+++ Data supplied
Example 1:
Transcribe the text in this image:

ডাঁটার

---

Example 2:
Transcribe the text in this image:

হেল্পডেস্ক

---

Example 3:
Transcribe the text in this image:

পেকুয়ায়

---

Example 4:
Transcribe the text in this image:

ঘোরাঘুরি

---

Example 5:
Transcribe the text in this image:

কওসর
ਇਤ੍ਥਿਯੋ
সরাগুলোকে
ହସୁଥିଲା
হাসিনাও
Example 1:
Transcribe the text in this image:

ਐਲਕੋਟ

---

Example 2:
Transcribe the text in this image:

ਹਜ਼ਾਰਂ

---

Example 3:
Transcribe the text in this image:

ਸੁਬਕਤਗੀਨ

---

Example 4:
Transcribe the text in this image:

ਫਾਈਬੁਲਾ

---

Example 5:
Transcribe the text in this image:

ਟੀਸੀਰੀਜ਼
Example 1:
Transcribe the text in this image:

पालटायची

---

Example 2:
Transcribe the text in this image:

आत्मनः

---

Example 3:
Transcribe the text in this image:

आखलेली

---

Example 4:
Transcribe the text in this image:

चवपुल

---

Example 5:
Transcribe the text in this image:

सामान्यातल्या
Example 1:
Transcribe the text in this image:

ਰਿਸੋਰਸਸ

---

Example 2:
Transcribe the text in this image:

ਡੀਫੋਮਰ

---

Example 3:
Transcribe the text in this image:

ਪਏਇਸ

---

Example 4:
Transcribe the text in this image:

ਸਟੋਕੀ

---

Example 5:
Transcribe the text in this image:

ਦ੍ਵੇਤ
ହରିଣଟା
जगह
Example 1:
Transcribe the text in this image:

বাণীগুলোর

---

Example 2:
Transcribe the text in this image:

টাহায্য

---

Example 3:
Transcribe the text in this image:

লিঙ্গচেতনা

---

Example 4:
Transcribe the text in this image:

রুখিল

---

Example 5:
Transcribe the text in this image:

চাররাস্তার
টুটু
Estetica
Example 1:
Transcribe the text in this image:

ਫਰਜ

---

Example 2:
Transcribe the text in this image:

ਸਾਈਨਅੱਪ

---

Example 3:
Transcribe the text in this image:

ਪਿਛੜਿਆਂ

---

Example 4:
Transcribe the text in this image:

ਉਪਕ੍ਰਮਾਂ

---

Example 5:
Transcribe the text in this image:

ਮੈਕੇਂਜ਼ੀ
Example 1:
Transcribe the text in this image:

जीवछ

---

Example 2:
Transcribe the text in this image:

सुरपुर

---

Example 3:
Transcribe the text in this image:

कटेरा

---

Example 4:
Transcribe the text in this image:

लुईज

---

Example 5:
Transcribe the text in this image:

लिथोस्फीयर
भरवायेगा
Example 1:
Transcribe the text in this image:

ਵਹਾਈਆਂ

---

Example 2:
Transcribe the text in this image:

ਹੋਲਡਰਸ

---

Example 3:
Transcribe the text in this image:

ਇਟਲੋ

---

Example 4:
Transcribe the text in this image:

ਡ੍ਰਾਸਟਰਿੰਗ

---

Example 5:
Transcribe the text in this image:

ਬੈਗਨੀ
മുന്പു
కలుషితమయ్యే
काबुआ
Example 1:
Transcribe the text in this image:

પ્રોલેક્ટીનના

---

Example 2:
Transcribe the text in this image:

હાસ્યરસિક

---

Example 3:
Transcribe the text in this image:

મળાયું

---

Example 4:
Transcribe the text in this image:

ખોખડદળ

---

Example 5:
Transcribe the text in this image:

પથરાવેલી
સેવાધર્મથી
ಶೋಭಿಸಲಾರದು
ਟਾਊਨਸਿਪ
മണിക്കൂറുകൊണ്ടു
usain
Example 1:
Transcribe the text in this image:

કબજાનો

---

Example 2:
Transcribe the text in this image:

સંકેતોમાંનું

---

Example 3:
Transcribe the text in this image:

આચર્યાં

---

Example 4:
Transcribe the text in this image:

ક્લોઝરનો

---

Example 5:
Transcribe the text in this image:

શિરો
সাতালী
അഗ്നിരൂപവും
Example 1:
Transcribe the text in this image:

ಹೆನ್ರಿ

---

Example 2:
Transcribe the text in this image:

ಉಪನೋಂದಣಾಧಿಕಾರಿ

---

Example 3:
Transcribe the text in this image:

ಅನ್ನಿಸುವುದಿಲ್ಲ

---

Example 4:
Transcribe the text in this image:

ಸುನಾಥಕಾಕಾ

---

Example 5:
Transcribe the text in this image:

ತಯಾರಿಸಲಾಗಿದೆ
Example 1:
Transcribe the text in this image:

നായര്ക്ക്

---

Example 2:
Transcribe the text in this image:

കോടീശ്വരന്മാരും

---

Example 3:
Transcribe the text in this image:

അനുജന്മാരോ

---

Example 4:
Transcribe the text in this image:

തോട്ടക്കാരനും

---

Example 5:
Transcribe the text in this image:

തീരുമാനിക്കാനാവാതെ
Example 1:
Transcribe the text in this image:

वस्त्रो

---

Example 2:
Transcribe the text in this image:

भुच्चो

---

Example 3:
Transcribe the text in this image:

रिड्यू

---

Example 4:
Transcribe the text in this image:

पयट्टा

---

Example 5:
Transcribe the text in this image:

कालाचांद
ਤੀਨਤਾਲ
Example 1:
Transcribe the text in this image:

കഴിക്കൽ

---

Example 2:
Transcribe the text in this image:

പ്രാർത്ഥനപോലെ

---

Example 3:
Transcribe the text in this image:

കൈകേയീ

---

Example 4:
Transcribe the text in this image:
++++++
**Task brief**
Keep every word as given and return the full listing.

**Finished exercise**
Example 1:
Transcribe the text in this image:

ডাঁটার

---

Example 2:
Transcribe the text in this image:

হেল্পডেস্ক

---

Example 3:
Transcribe the text in this image:

পেকুয়ায়

---

Example 4:
Transcribe the text in this image:

ঘোরাঘুরি

---

Example 5:
Transcribe the text in this image:

কওসর
ਇਤ੍ਥਿਯੋ
সরাগুলোকে
ହସୁଥିଲା
হাসিনাও
Example 1:
Transcribe the text in this image:

ਐਲਕੋਟ

---

Example 2:
Transcribe the text in this image:

ਹਜ਼ਾਰਂ

---

Example 3:
Transcribe the text in this image:

ਸੁਬਕਤਗੀਨ

---

Example 4:
Transcribe the text in this image:

ਫਾਈਬੁਲਾ

---

Example 5:
Transcribe the text in this image:

ਟੀਸੀਰੀਜ਼
Example 1:
Transcribe the text in this image:

पालटायची

---

Example 2:
Transcribe the text in this image:

आत्मनः

---

Example 3:
Transcribe the text in this image:

आखलेली

---

Example 4:
Transcribe the text in this image:

चवपुल

---

Example 5:
Transcribe the text in this image:

सामान्यातल्या
Example 1:
Transcribe the text in this image:

ਰਿਸੋਰਸਸ

---

Example 2:
Transcribe the text in this image:

ਡੀਫੋਮਰ

---

Example 3:
Transcribe the text in this image:

ਪਏਇਸ

---

Example 4:
Transcribe the text in this image:

ਸਟੋਕੀ

---

Example 5:
Transcribe the text in this image:

ਦ੍ਵੇਤ
ହରିଣଟା
जगह
Example 1:
Transcribe the text in this image:

বাণীগুলোর

---

Example 2:
Transcribe the text in this image:

টাহায্য

---

Example 3:
Transcribe the text in this image:

লিঙ্গচেতনা

---

Example 4:
Transcribe the text in this image:

রুখিল

---

Example 5:
Transcribe the text in this image:

চাররাস্তার
টুটু
Estetica
Example 1:
Transcribe the text in this image:

ਫਰਜ

---

Example 2:
Transcribe the text in this image:

ਸਾਈਨਅੱਪ

---

Example 3:
Transcribe the text in this image:

ਪਿਛੜਿਆਂ

---

Example 4:
Transcribe the text in this image:

ਉਪਕ੍ਰਮਾਂ

---

Example 5:
Transcribe the text in this image:

ਮੈਕੇਂਜ਼ੀ
Example 1:
Transcribe the text in this image:

जीवछ

---

Example 2:
Transcribe the text in this image:

सुरपुर

---

Example 3:
Transcribe the text in this image:

कटेरा

---

Example 4:
Transcribe the text in this image:

लुईज

---

Example 5:
Transcribe the text in this image:

लिथोस्फीयर
भरवायेगा
Example 1:
Transcribe the text in this image:

ਵਹਾਈਆਂ

---

Example 2:
Transcribe the text in this image:

ਹੋਲਡਰਸ

---

Example 3:
Transcribe the text in this image:

ਇਟਲੋ

---

Example 4:
Transcribe the text in this image:

ਡ੍ਰਾਸਟਰਿੰਗ

---

Example 5:
Transcribe the text in this image:

ਬੈਗਨੀ
മുന്പു
కలుషితమయ్యే
काबुआ
Example 1:
Transcribe the text in this image:

પ્રોલેક્ટીનના

---

Example 2:
Transcribe the text in this image:

હાસ્યરસિક

---

Example 3:
Transcribe the text in this image:

મળાયું

---

Example 4:
Transcribe the text in this image:

ખોખડદળ

---

Example 5:
Transcribe the text in this image:

પથરાવેલી
સેવાધર્મથી
ಶೋಭಿಸಲಾರದು
ਟਾਊਨਸਿਪ
മണിക്കൂറുകൊണ്ടു
usain
Example 1:
Transcribe the text in this image:

કબજાનો

---

Example 2:
Transcribe the text in this image:

સંકેતોમાંનું

---

Example 3:
Transcribe the text in this image:

આચર્યાં

---

Example 4:
Transcribe the text in this image:

ક્લોઝરનો

---

Example 5:
Transcribe the text in this image:

શિરો
সাতালী
അഗ്നിരൂപവും
Example 1:
Transcribe the text in this image:

ಹೆನ್ರಿ

---

Example 2:
Transcribe the text in this image:

ಉಪನೋಂದಣಾಧಿಕಾರಿ

---

Example 3:
Transcribe the text in this image:

ಅನ್ನಿಸುವುದಿಲ್ಲ

---

Example 4:
Transcribe the text in this image:

ಸುನಾಥಕಾಕಾ

---

Example 5:
Transcribe the text in this image:

ತಯಾರಿಸಲಾಗಿದೆ
Example 1:
Transcribe the text in this image:

നായര്ക്ക്

---

Example 2:
Transcribe the text in this image:

കോടീശ്വരന്മാരും

---

Example 3:
Transcribe the text in this image:

അനുജന്മാരോ

---

Example 4:
Transcribe the text in this image:

തോട്ടക്കാരനും

---

Example 5:
Transcribe the text in this image:

തീരുമാനിക്കാനാവാതെ
Example 1:
Transcribe the text in this image:

वस्त्रो

---

Example 2:
Transcribe the text in this image:

भुच्चो

---

Example 3:
Transcribe the text in this image:

रिड्यू

---

Example 4:
Transcribe the text in this image:

पयट्टा

---

Example 5:
Transcribe the text in this image:

कालाचांद
ਤੀਨਤਾਲ
Example 1:
Transcribe the text in this image:

കഴിക്കൽ

---

Example 2:
Transcribe the text in this image:

പ്രാർത്ഥനപോലെ

---

Example 3:
Transcribe the text in this image:

കൈകേയീ

---

Example 4:
Transcribe the text in this image:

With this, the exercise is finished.